To call these women unbalanced would be a severe understatement. Their inherited quirks have affected their lives in ways that sometimes parallel that of their mother and sometimes contradict it. Elizabeth’s complete lack of self-esteem manifests itself in her submissive relationship with her pragmatic boyfriend and, more significantly, her failure as an actress. Her masochism runs so deep that after sex, she likes to stand naked before her partner and have him list all of her physical imperfections. For Michelle, a loveless marriage and failure as an artist have only increased the frustration and hostility she’s harbored her entire life. Blunt, crude and dismissive, her oft-repeated mantra to everyone and everything around her is a resounding “fuck off”.

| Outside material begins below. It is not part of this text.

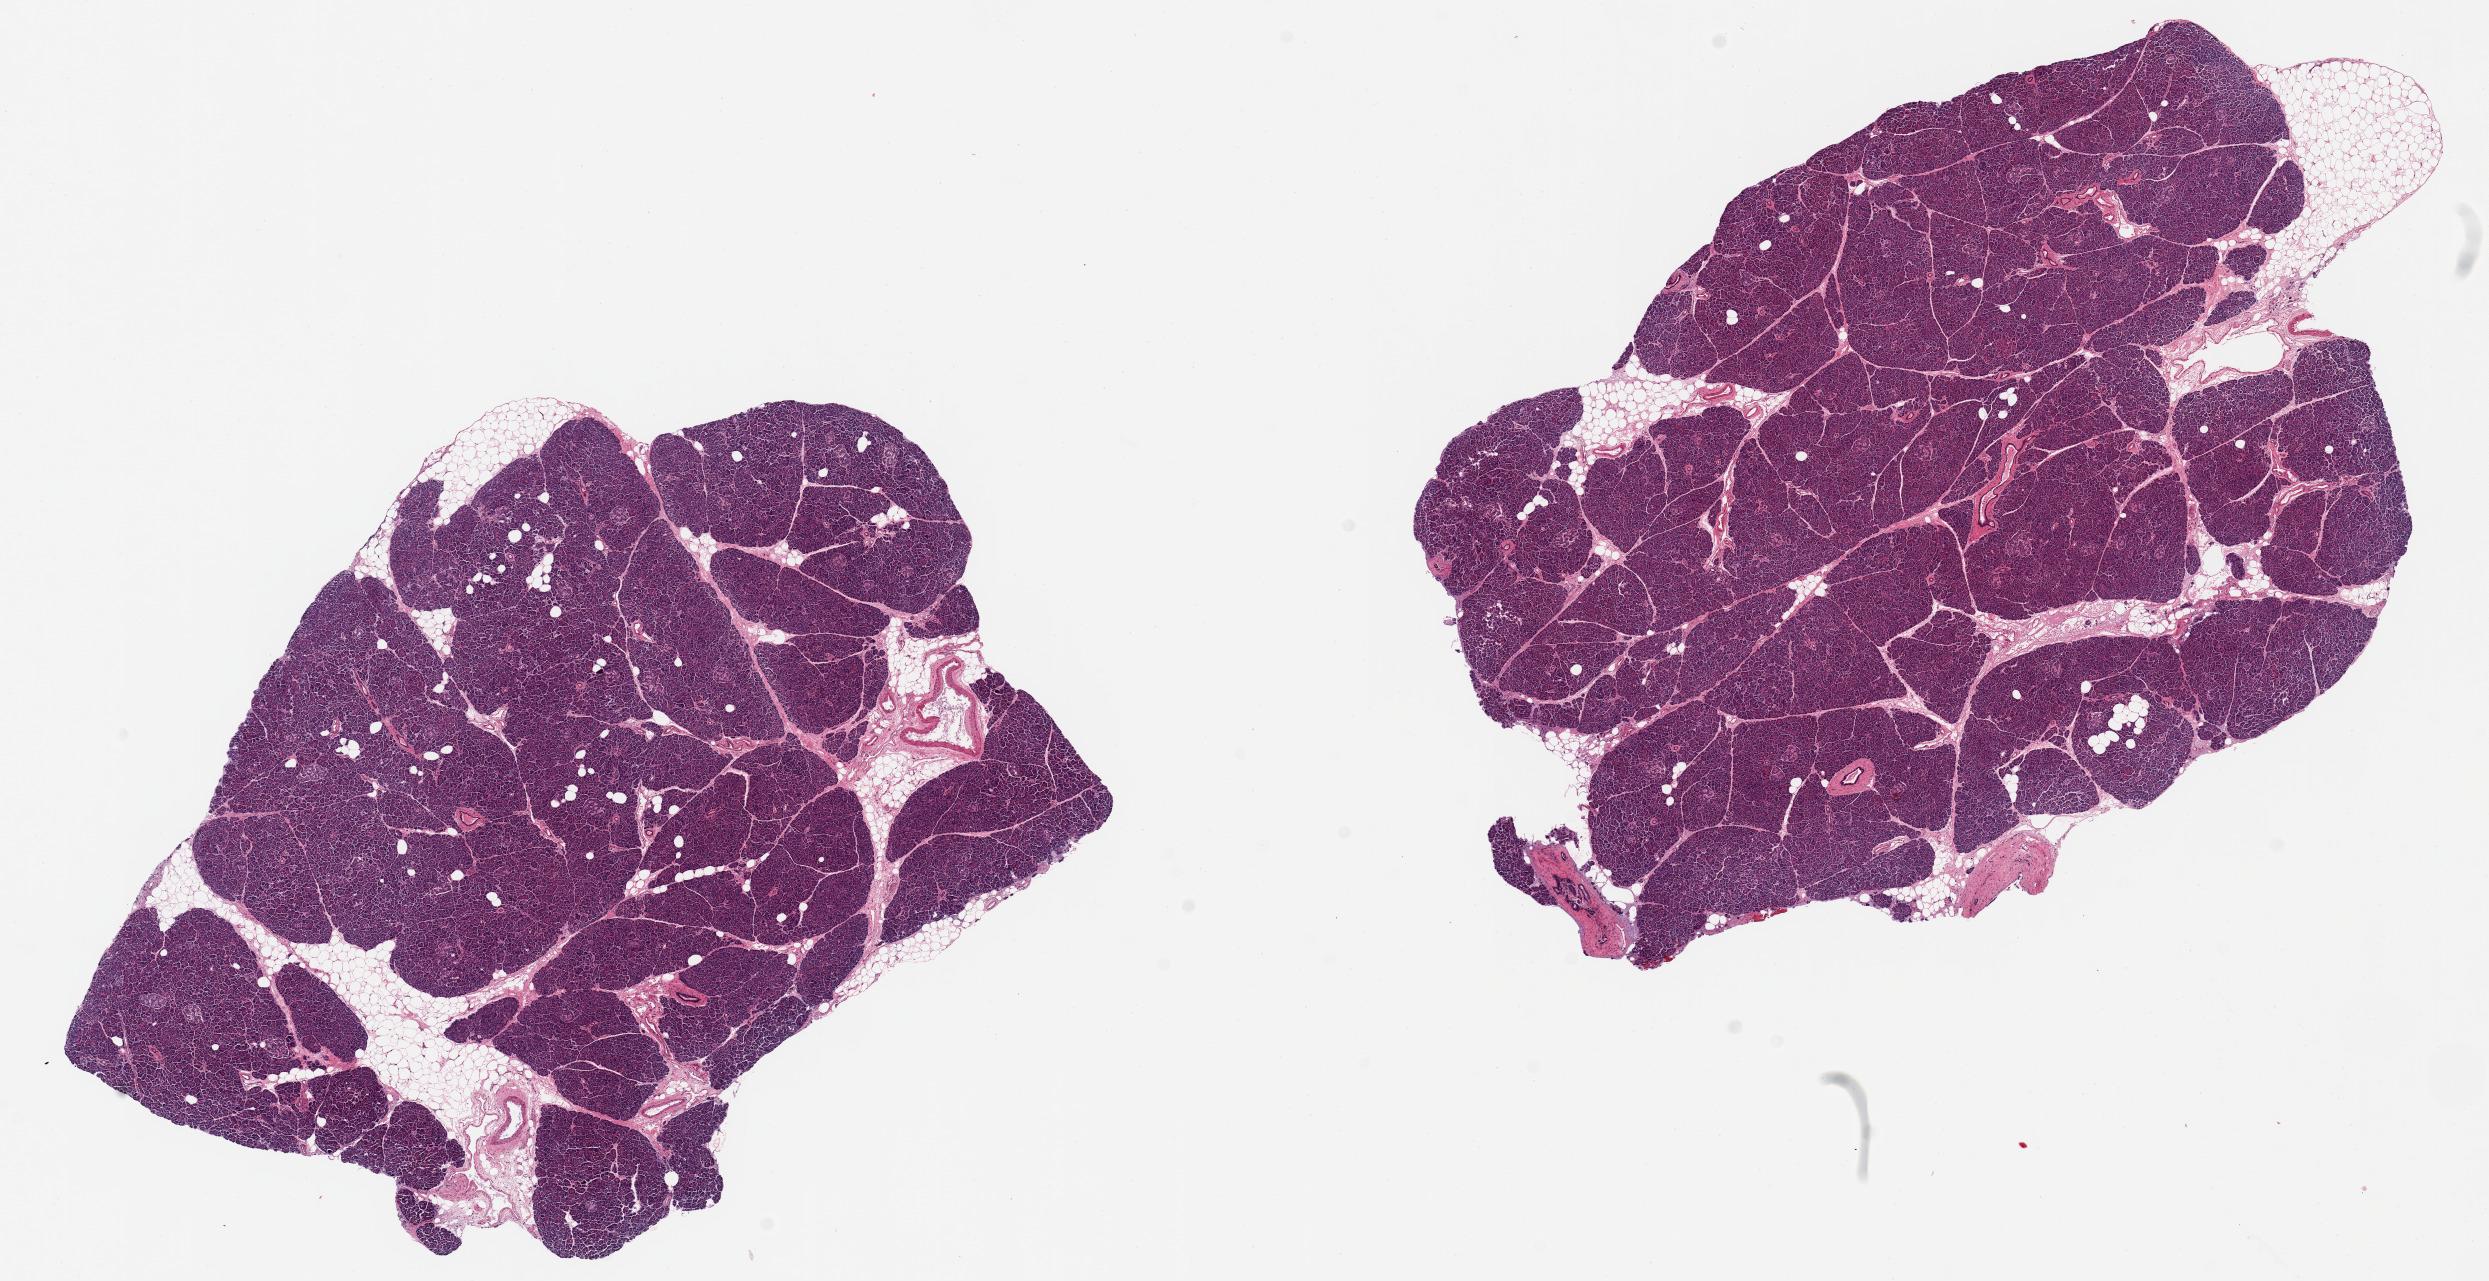
Digitized haematoxylin and eosin-stained section, brightfield — whole scanned area (about 19.7 x 10.1 mm) shown as a low-resolution overview. PAXgene-fixed paraffin-embedded (PFPE) section. Sampled site (target tissue): pancreas. Donor tissue sample. Donor: male.
- review note (as recorded): 2 pieces, 8x6 & 9x6mm; excellent preservation, one aliquot with ~1mm nubbin adherent fat; Islets well-seen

Once again, Holofcener creates realistic characters and circumstances and exaggerates them just enough to make them entertaining without rendering them unbelievable. She also imbues each character with enough humility to make them sympathetic, despite their numerous flaws. She’s aided in this regard by the superb performances delivered by the entire cast, especially Keener, who gives a wickedly caustic performance guaranteed to elicit guffaws from even the most impassive audiences. Understated yet quite moving, the film carefully balances the humor of the situations in which these women find themselves with the anguish each feels as a result of their circumstances. A family of women at the zenith of their personal turmoil, each struggles to escape the legacy of their inherent psychoses. Sadly, they never actually learn the lessons they should, with results that are equally painful and hilarious.